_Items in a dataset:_
┏━━

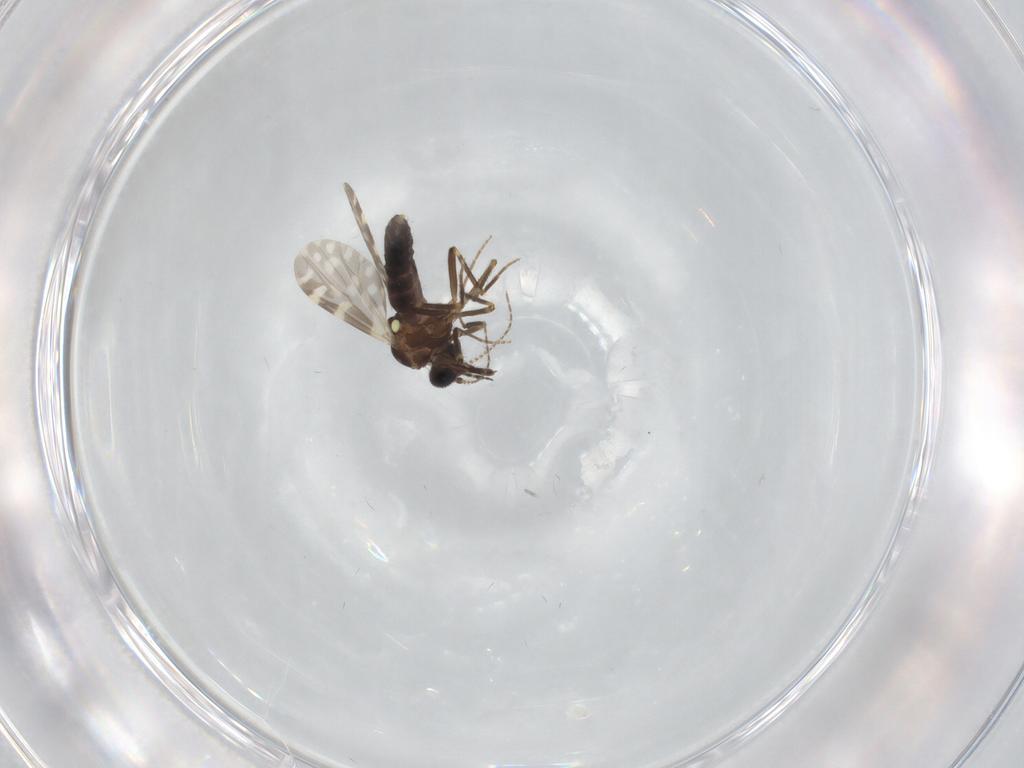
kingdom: Animalia
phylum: Arthropoda
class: Insecta
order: Diptera
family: Ceratopogonidae
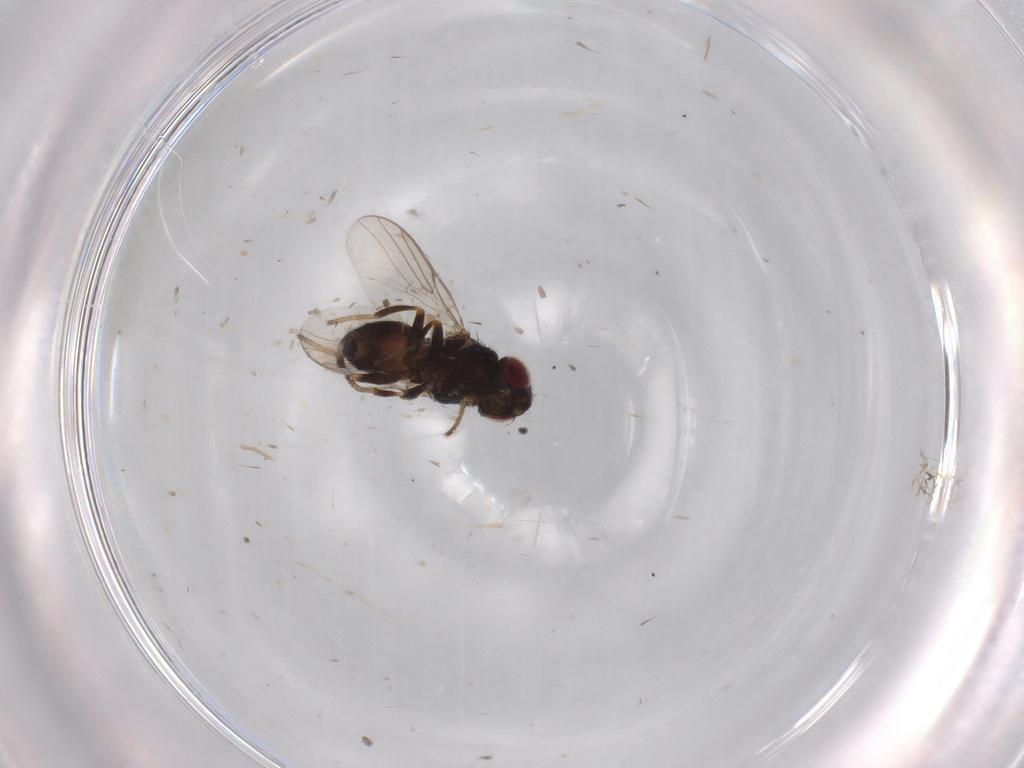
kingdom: Animalia
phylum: Arthropoda
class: Insecta
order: Diptera
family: Chloropidae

┗━━

_Directions:_
Change "phylum" to "division" throughout all entries above, keeping every other line unchanged, and leave out the picture lines.

_Right answer:_
kingdom: Animalia
division: Arthropoda
class: Insecta
order: Diptera
family: Ceratopogonidae
kingdom: Animalia
division: Arthropoda
class: Insecta
order: Diptera
family: Chloropidae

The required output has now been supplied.